*** Opening SUPPLIED RECORDS ***
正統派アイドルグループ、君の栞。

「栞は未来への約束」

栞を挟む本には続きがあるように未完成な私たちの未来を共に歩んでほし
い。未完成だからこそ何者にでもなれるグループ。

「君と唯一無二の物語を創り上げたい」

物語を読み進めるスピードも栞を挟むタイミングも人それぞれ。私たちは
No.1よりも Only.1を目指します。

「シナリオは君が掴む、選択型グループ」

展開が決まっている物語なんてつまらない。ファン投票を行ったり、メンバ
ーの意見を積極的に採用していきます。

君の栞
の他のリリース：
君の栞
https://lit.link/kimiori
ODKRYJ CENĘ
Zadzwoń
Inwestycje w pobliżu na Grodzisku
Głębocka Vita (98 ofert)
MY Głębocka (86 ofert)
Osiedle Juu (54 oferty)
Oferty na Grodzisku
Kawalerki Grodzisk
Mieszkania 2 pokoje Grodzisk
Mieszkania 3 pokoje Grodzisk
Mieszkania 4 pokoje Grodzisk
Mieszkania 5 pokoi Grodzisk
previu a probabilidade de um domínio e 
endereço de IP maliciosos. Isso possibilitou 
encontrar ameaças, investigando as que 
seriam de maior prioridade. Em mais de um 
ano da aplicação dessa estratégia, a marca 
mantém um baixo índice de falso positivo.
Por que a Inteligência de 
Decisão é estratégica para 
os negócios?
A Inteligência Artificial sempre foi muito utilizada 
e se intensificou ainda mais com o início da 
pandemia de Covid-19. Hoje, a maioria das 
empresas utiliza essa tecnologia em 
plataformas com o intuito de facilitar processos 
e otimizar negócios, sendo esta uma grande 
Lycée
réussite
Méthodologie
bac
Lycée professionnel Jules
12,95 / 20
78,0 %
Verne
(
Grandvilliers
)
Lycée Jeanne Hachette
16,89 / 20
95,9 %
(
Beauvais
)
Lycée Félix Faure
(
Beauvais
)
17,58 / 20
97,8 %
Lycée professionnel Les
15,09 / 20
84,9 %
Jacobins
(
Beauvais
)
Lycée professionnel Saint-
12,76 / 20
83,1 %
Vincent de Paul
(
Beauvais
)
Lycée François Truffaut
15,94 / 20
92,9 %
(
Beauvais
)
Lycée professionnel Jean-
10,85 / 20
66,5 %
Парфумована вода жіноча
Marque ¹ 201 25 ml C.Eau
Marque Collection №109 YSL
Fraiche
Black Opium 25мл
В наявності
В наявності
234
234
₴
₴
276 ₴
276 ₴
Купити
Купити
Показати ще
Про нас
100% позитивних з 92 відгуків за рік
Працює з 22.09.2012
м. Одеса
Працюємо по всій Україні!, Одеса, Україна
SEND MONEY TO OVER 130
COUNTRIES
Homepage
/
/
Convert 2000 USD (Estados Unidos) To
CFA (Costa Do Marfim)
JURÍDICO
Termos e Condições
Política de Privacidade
*** Closing SUPPLIED RECORDS ***
REQUIRED ACTION —
Search the entries for "professionnel" and copy each matching line.

SOLUTION TO THE EXERCISE —
Lycée professionnel Jules
Lycée professionnel Les
Lycée professionnel Saint-
Lycée professionnel Jean-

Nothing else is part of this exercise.